After Camp Polk was abandoned, a Pennsylvania-born man named Samuel Hindman purchased 160 adjacent acres in 1868 from the Willamette Valley and Cascade Mountain Wagon Road Company. Soon after that he built a home, barn and Hindman Station, offering a mercantile, post office and open pastures for travelers to rest, resupply and feed their horses and cattle. The Hindman Barn, which was built around 1870, is still partly standing and is considered one of the oldest Euro-American structures in Deschutes County. A new spur trail was recently built at the preserve leading to the Hindman Barn that allows visitors access to this historical site.

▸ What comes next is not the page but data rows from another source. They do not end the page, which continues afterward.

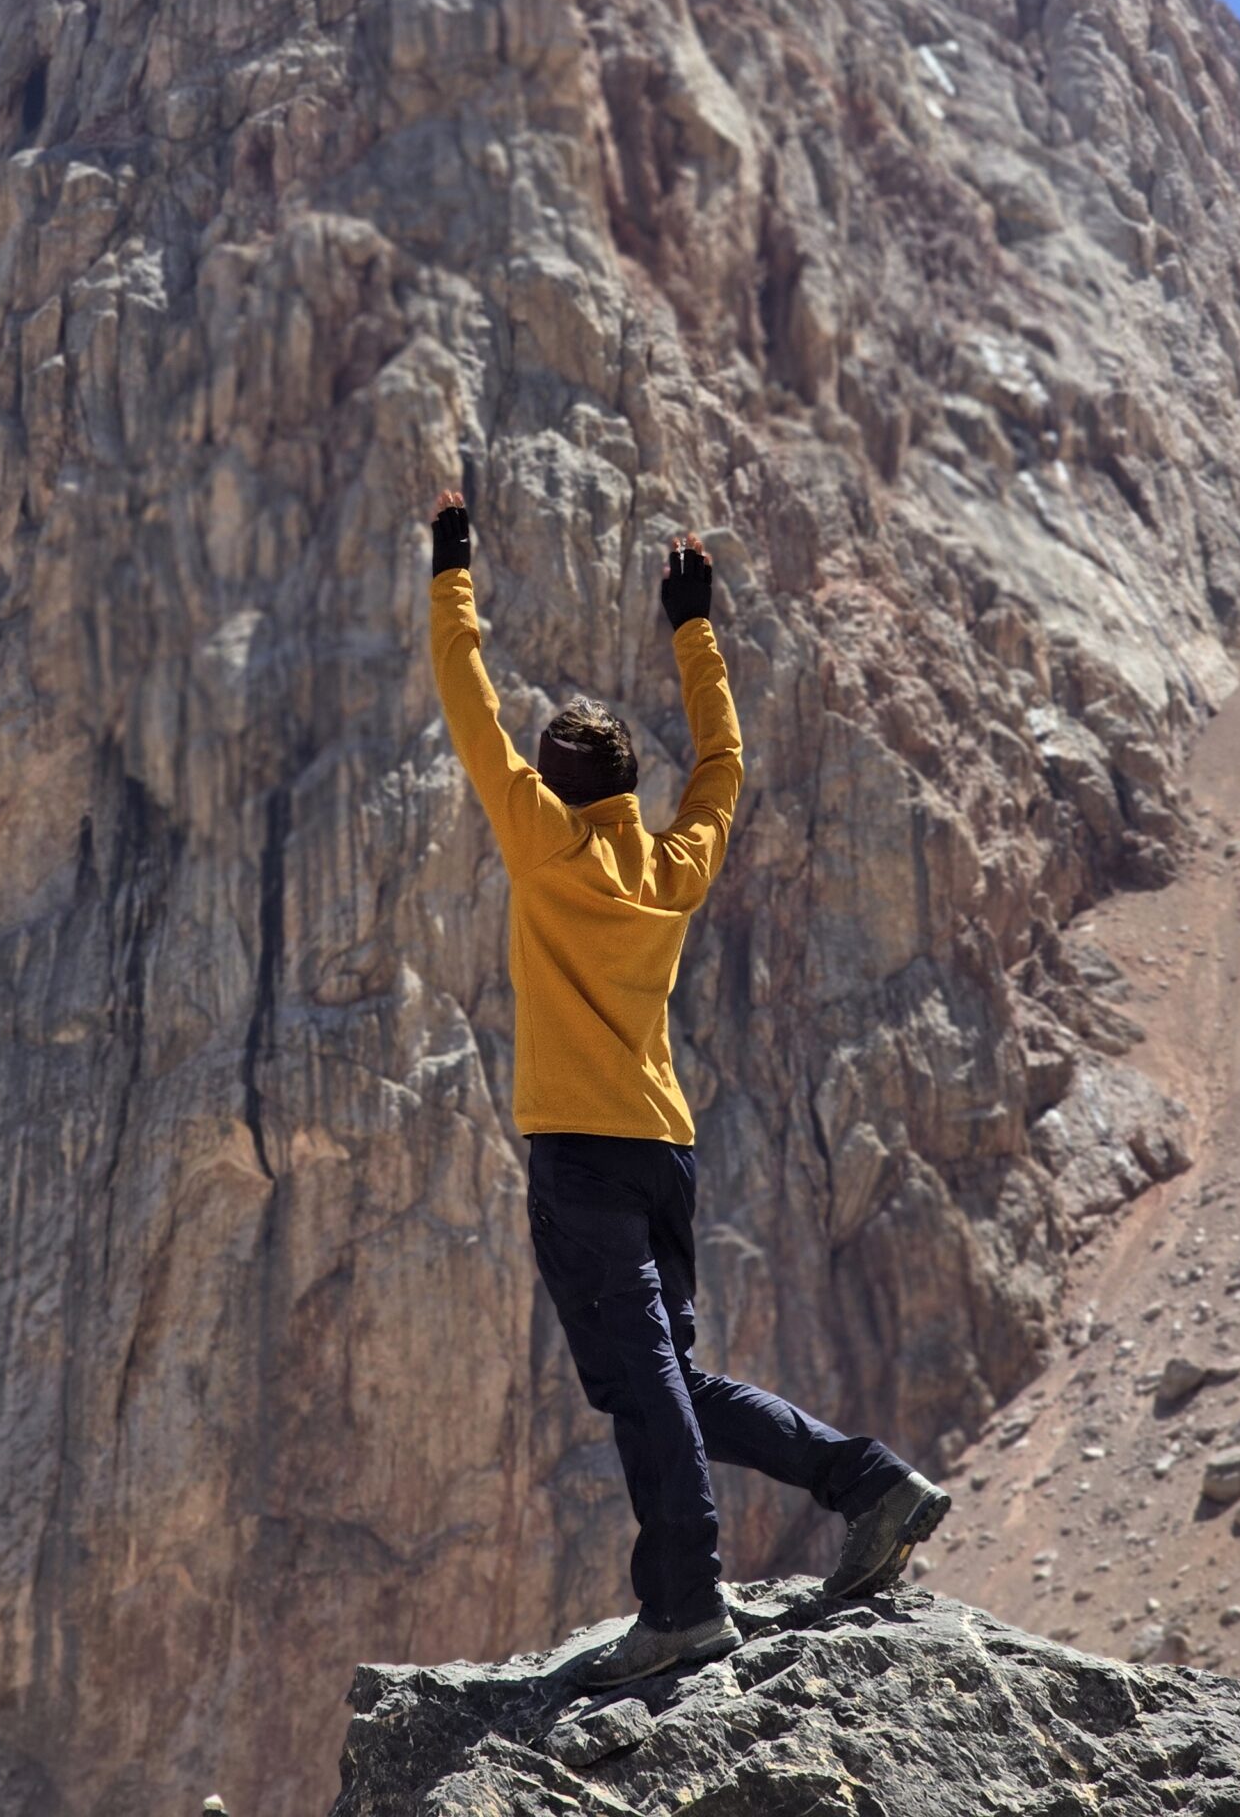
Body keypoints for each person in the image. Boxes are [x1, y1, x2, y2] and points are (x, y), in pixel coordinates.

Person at [426, 488, 949, 1685]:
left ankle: (684, 1597)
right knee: (667, 1377)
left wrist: (453, 559)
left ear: (551, 788)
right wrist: (692, 621)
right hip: (663, 1151)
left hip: (578, 1150)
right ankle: (871, 1482)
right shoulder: (670, 863)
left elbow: (467, 692)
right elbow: (724, 757)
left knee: (646, 1380)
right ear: (621, 789)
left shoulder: (537, 842)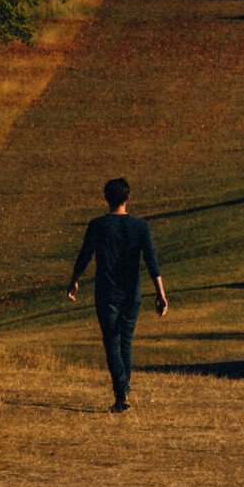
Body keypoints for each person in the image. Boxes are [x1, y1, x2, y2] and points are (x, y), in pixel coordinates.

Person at [67, 176, 168, 412]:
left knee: (112, 340)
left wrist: (74, 281)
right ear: (128, 197)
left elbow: (84, 256)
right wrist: (161, 293)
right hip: (132, 293)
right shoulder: (140, 226)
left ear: (106, 199)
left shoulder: (98, 225)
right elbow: (152, 262)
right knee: (125, 340)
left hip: (106, 292)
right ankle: (123, 389)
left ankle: (121, 391)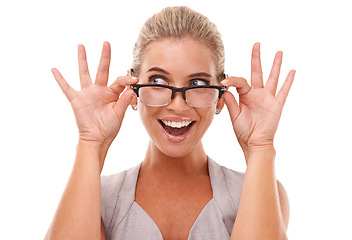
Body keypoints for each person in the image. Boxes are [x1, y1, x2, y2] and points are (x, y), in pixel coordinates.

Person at [45, 6, 295, 240]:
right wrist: (91, 142)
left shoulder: (260, 190)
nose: (178, 105)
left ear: (219, 97)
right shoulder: (95, 195)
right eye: (158, 82)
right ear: (133, 90)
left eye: (197, 84)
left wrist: (260, 146)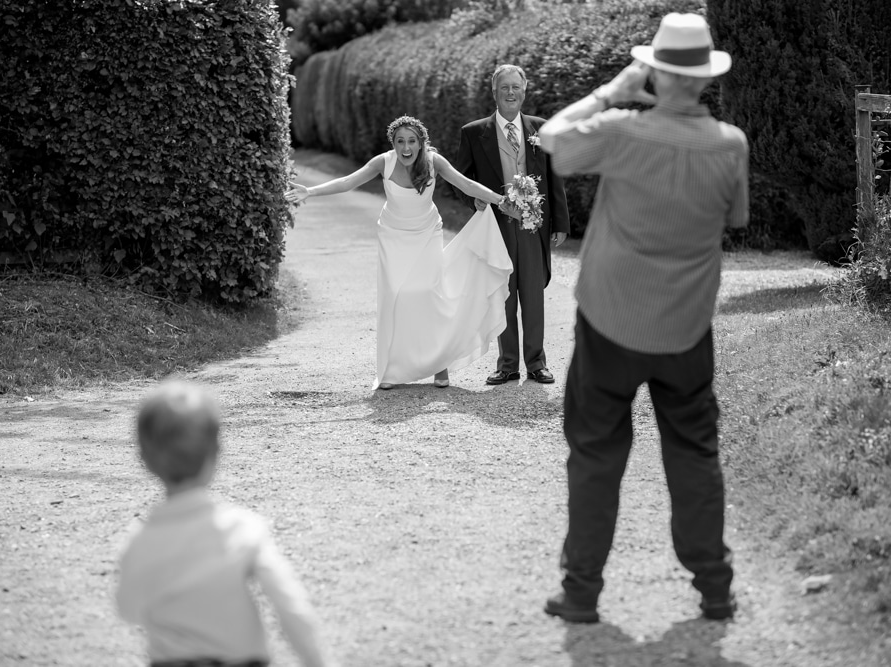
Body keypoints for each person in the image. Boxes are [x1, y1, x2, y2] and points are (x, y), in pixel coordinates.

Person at [537, 13, 748, 623]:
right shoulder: (730, 144)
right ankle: (715, 588)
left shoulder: (623, 131)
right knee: (694, 453)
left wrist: (613, 91)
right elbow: (733, 221)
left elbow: (552, 137)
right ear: (705, 78)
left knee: (597, 455)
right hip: (686, 330)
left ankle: (581, 594)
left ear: (653, 70)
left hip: (608, 321)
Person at [285, 116, 518, 390]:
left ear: (421, 143)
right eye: (400, 142)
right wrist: (310, 191)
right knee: (396, 296)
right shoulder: (383, 162)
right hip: (393, 236)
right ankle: (392, 370)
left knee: (428, 294)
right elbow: (349, 181)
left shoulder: (434, 162)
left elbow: (466, 184)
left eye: (411, 141)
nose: (406, 147)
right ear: (393, 144)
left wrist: (502, 201)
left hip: (426, 234)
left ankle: (439, 365)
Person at [116, 381, 337, 667]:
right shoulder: (243, 529)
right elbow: (290, 606)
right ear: (216, 452)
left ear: (144, 460)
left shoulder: (140, 542)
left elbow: (129, 610)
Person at [454, 64, 571, 386]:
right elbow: (459, 179)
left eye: (515, 88)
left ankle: (536, 363)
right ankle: (507, 365)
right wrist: (472, 201)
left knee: (533, 294)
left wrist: (559, 221)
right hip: (496, 227)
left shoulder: (542, 129)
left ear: (524, 90)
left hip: (533, 227)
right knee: (503, 294)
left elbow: (554, 177)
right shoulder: (473, 132)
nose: (510, 93)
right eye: (504, 87)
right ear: (494, 92)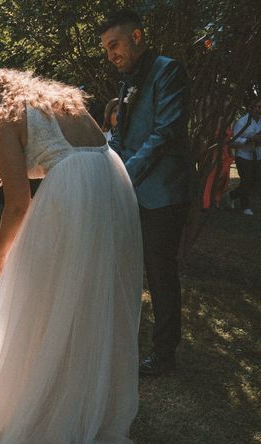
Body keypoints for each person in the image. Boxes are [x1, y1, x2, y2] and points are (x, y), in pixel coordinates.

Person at [0, 68, 190, 444]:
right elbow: (76, 153)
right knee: (89, 299)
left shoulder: (4, 118)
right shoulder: (57, 102)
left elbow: (19, 203)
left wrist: (0, 255)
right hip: (113, 180)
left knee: (45, 296)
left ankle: (49, 414)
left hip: (76, 192)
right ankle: (83, 408)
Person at [100, 9, 195, 376]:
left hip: (164, 192)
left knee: (160, 272)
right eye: (107, 50)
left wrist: (125, 173)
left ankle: (164, 353)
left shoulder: (169, 70)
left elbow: (164, 134)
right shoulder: (127, 81)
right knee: (126, 267)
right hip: (131, 190)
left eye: (115, 45)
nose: (111, 55)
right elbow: (122, 135)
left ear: (136, 36)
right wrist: (107, 166)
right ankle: (128, 341)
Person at [229, 96, 261, 215]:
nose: (259, 109)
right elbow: (233, 142)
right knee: (246, 180)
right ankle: (245, 206)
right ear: (250, 108)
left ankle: (232, 195)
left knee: (254, 181)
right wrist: (250, 140)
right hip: (243, 156)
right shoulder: (241, 122)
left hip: (257, 155)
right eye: (257, 107)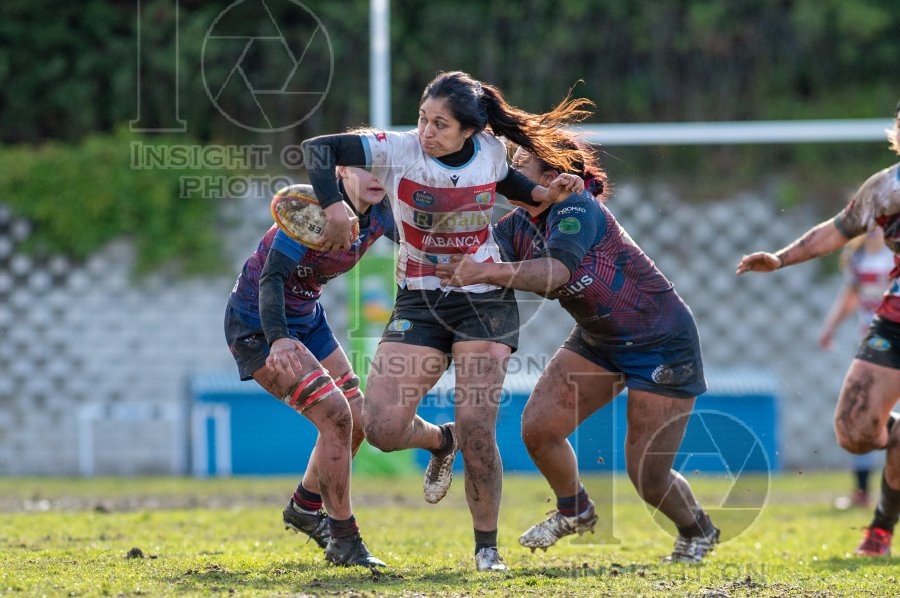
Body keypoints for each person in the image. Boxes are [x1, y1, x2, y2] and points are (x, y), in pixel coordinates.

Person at [299, 70, 585, 571]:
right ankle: (440, 439)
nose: (427, 132)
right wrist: (331, 205)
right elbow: (319, 148)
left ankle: (486, 550)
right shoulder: (396, 149)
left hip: (485, 300)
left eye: (441, 125)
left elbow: (524, 192)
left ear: (471, 132)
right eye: (423, 119)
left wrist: (551, 192)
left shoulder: (493, 154)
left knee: (479, 424)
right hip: (419, 301)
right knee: (382, 427)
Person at [436, 137, 720, 563]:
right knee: (539, 428)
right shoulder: (516, 225)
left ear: (550, 178)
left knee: (646, 474)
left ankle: (698, 530)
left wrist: (486, 271)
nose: (506, 176)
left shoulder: (576, 207)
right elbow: (468, 254)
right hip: (599, 341)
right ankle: (576, 510)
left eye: (519, 167)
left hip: (661, 341)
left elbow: (555, 271)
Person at [736, 100, 900, 557]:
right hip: (895, 318)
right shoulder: (886, 188)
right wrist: (780, 258)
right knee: (855, 430)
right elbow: (836, 230)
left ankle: (880, 530)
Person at [224, 166, 395, 568]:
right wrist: (280, 337)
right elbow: (271, 279)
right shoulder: (311, 208)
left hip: (308, 319)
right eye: (364, 167)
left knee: (358, 417)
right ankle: (344, 539)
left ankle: (304, 507)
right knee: (335, 416)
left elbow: (427, 239)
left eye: (383, 165)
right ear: (341, 172)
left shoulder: (383, 211)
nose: (376, 175)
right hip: (260, 324)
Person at [819, 230, 894, 510]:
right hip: (871, 348)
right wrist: (830, 328)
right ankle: (862, 492)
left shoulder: (894, 253)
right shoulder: (857, 257)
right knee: (861, 413)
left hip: (894, 346)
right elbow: (850, 296)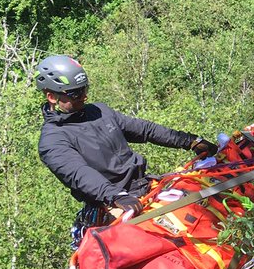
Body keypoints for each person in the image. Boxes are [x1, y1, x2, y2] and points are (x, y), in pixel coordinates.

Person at [35, 55, 217, 246]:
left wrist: (189, 141)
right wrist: (115, 196)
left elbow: (145, 130)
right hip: (112, 204)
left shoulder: (99, 111)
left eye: (85, 89)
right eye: (76, 93)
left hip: (145, 188)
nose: (84, 96)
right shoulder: (53, 140)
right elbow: (79, 174)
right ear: (52, 96)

For over 70 years, until 1940, members of the Hindman family continued to live at Camp Polk. Deschutes Land Trust established Camp Polk Meadow in 2000 as a preserve, which includes the protection of nearly two miles of wetlands and a critical habitat for steelhead trout and Chinook salmon.

In 2012, the Whychus Creek restoration project successfully rerouted and returned the river to its natural state, which flows through the preserve. Previously, Whychus Creek had been narrowed and rerouted by dams and farmers and typically ran dry through the town of Sisters by mid-summer. Today, great efforts are being made in partnership with the Confederated Tribes of Warm Springs and others to restore salmon and steelhead to Central Oregon’s rivers and streams.

Before you visit Camp Polk Meadow Preserve or any other Deschutes Land Trust areas, plan your trip accordingly. Check for timely details like seasonal closures and available guided tours. Central Oregon has a multitude of parks, land trusts and nature preserves that welcome visitors and residents alike to engage more deeply with the area’s natural and human history.